--- Challenge 1 ---
According to the essay on wearing a hijab, where did the author start wearing one?

--- Excerpt ---
Arewa Voices

Is Wearing a Hijab Still a Big Deal?

By Aisha Kabiru Mohammed | Aug 25, 2022

I began wearing a hijab when I moved to Kaduna state for school, until that time I was not obligated to put it on because no one at home except my father insisted I wear it. 

 

I started wearing the hijab out of a mild fear placed in my heart by my mother she believed that because the North was Muslim majority of people would treat me, a girl with a Muslim name with disdain if I didn't wear a headscarf, I was agnostic at the time, but it didn't matter. 

 

Nigerian men, especially the many religious zealots who lived in the North might not consider nuances like these. Left to me I would not have worn a headscarf at the time. I would have chosen to wear it like I chose to learn how to pray and start learning about Islam at my pace. But I was too afraid of being ostracized, especially by my people, so I put on turbans and headscarves until I took the shahada and started praying. Until I became a Muslim.

 

O Prophet, tell your wives and your daughters and the women of the believers to draw their cloaks close round them (when they go abroad). That will be better, so that they may be recognised and not annoyed. Allah is ever Forgiving, Merciful.” (Quran 33:59).

--- Source material ---
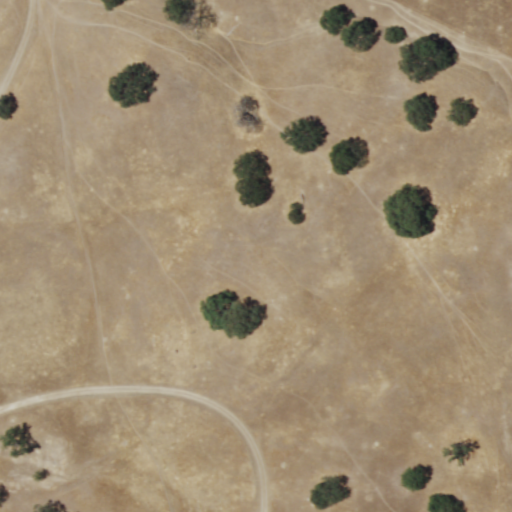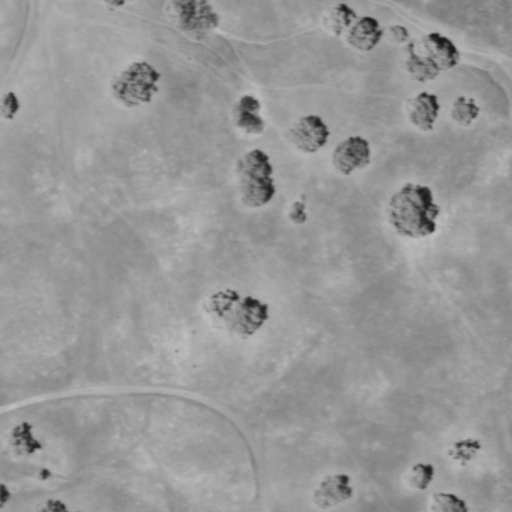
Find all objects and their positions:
road: (1, 381)
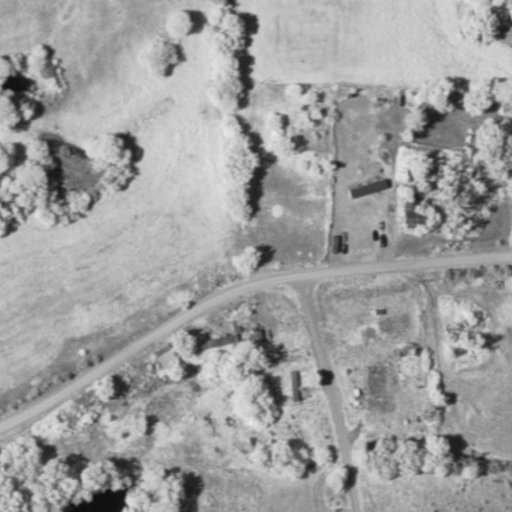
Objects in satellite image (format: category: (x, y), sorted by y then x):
building: (409, 38)
building: (415, 211)
building: (346, 216)
road: (404, 267)
building: (218, 340)
road: (144, 341)
building: (378, 386)
road: (333, 393)
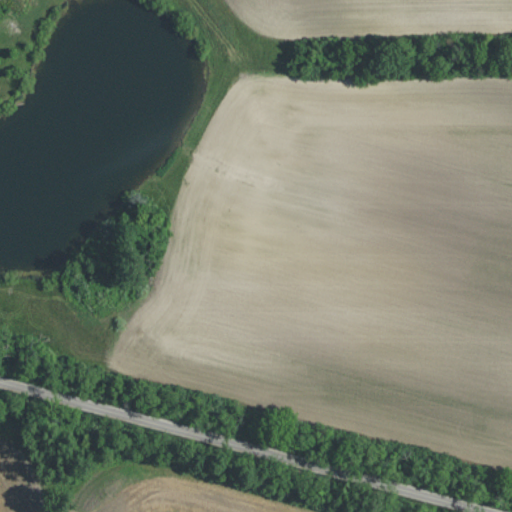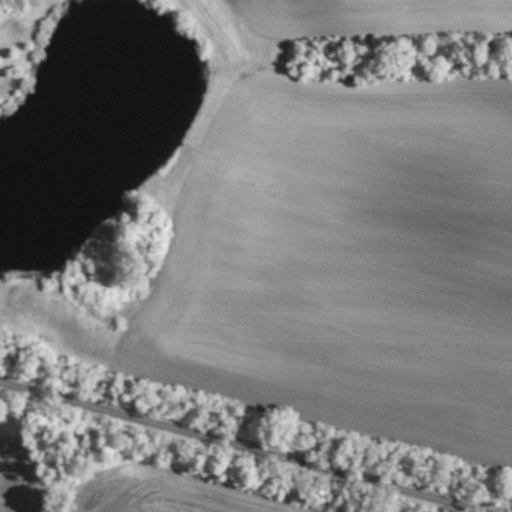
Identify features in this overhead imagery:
road: (244, 446)
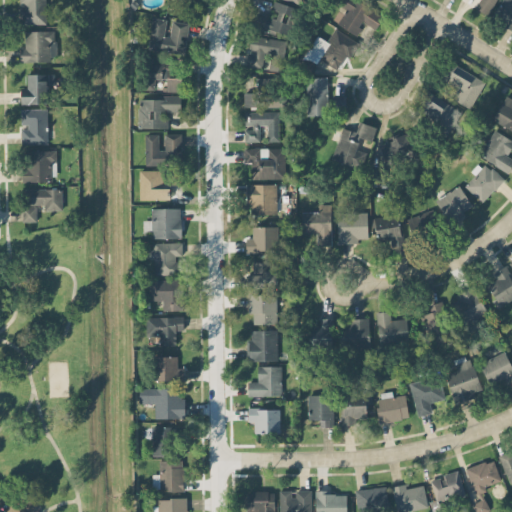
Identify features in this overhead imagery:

--- Challenge 2 ---
Arrange every line of the records above as a Markdown table with the columns Number and Record line, skipping blank lines and leaving out the pictures.

--- Correct response 1 ---
In Kaduna state, after moving there for school.

--- Correct response 2 ---
| Number | Record line |
|---|---|
| 1 | Find all objects and their positions: |
| 2 | road: (1, 381) |
| 3 | Objects in satellite image (format: category: (x, y), sorted by y then x): |
| 4 | building: (409, 38) |
| 5 | building: (415, 211) |
| 6 | building: (346, 216) |
| 7 | road: (404, 267) |
| 8 | building: (218, 340) |
| 9 | road: (144, 341) |
| 10 | building: (378, 386) |
| 11 | road: (333, 393) |
| 12 | Identify features in this overhead imagery: |
| 13 | road: (244, 446) |
| 14 | Identify features in this overhead imagery: |